Where is the "middle" of such a disk? I think you will
agree that, while the location of the apparent middle can be calculated,
the point accessed in the shortest average time is certainly not
the point halfway between LBN zero and the last LBN. This halfway
point would be on the outermost track of one platter or on the
innermost track of another - not on the middle track of either
one. Such disk volumes actually have several "middles"
when speaking in terms of access times.
There are even disks that have no performance middle at all. I
am thinking of electronic (semiconductor) disks, which have no
heads and thus no head movement. With an electronic disk, all
overhead associated with "optimizing" file placement
is wasted time and lost performance.
Hole number six: With regular defragmentation, a defragmenter
needs to relocate only a tiny percentage of the files on a disk;
perhaps even less than one percent. "Optimization" requires
moving virtually all the files on the disk, every time you optimize.
Moving 100 times as many files gives you 100 times the opportunity
for error and 100 times the overhead. Is the result worth the
risk and the cost?
Hole number seven: What exactly is the cost of optimizing
a disk and what do you get for it? The costs of fragmentation
are enormous. A file fragmented into two pieces can take twice
as long to access as a contiguous file. A three-piece file can
take three times as long, and so on. Some files fragment into
hundreds of pieces in a few days' use. Imagine the performance
cost of 100 disk accesses where only one would do! Defragmentation
can return a very substantial portion of your system to productive
use.
Now consider optimization. Suppose, for the sake of argument,
that disk data block sequencing really did correspond to physical
block locations and you really could determine which files are
accessed most frequently and you really knew the exact sequence
of head movement from file to file. By carefully analyzing the
entire disk and rearranging all the files on the disk, you could
theoretically reduce the head travel time. The theoretical maximum
reduction in average travel time is one-quarter the average head
movement time, after subtracting the time it takes to start and
stop the head. If the average access time is 32 milliseconds (for
an RA82 model disk) and 24 milliseconds of this is head travel
time, the best you can hope for is a 6 millisecond reduction for
each file that is optimized. On a faster disk, such as the RA71
(12.5 milliseconds), the potential for reduction is proportionately
less - about 2 milliseconds. Taking rotational latency into account,
your savings may be even less.
Each defragmented file, on the other hand, saves potentially one
disk access (32 milliseconds) per fragment. That's over five
times the optimization savings, even with the bare minimum
level of fragmentation. With badly fragmented files, the difference
is astounding.
On top of all that, what do you suppose it costs your system to
analyze and reposition every file on your disk? When you subtract
that from the theoretical optimization savings, it is probably
costing you performance to "optimize" the files.

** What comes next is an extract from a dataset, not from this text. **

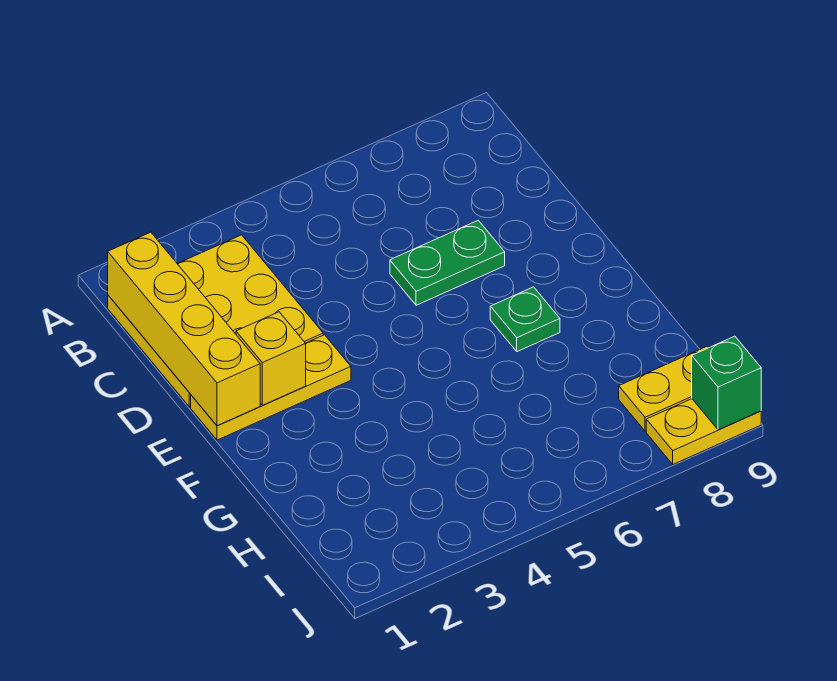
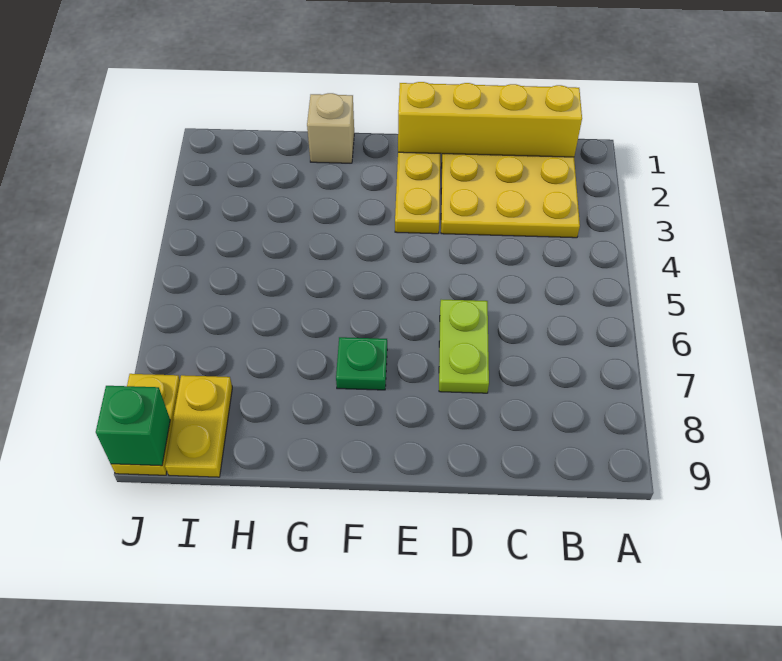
green plate D6:D7 level 1 -> lime plate D6:D7 level 1
yellow brick E2 level 2 -> none
none -> tan brick G1 level 1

The fact is that it takes only a tiny amount of fragmentation,
perhaps only one day's normal use of your system, to undo the
theoretical benefits of optimizing file locations. While "optimization"
is an elegant concept to the uninitiated, it is no substitute
for defragmentation, it is unlikely to improve the performance
of your system at all, and it is more than likely to actually
worsen performance in a large number of cases.
In summary, file placement for purposes of optimizing disk performance
is a red herring. It is not technologically difficult to do. It
is just a waste of time.
What should the end result of defragmentation be? What, exactly,
is the product of a defragmenter's efforts?
How about a perfect disk? Wouldn't that be reassuring,
to know that your disks are "perfect"?
A perfect disk, in terms of fragmentation, is a thing of beauty. It is a disk which has each and every file in a perfectly contiguous state, with every bit of free space all collected together in one spot, preferably at the beginning (near LBN 0) of the physical disk.
This seems straightforward and well-grounded in sensible reasoning,
yet there is quite a controversy over the matter. Why?
Well, there are other factors that need to be taken into consideration.
Some say that free space on the disk should not be organized at
the beginning of the disk; that putting the free space there does
no good because new files are allocated from blocks pointed to
by the extent cache (blocks recently freed up by file deletions)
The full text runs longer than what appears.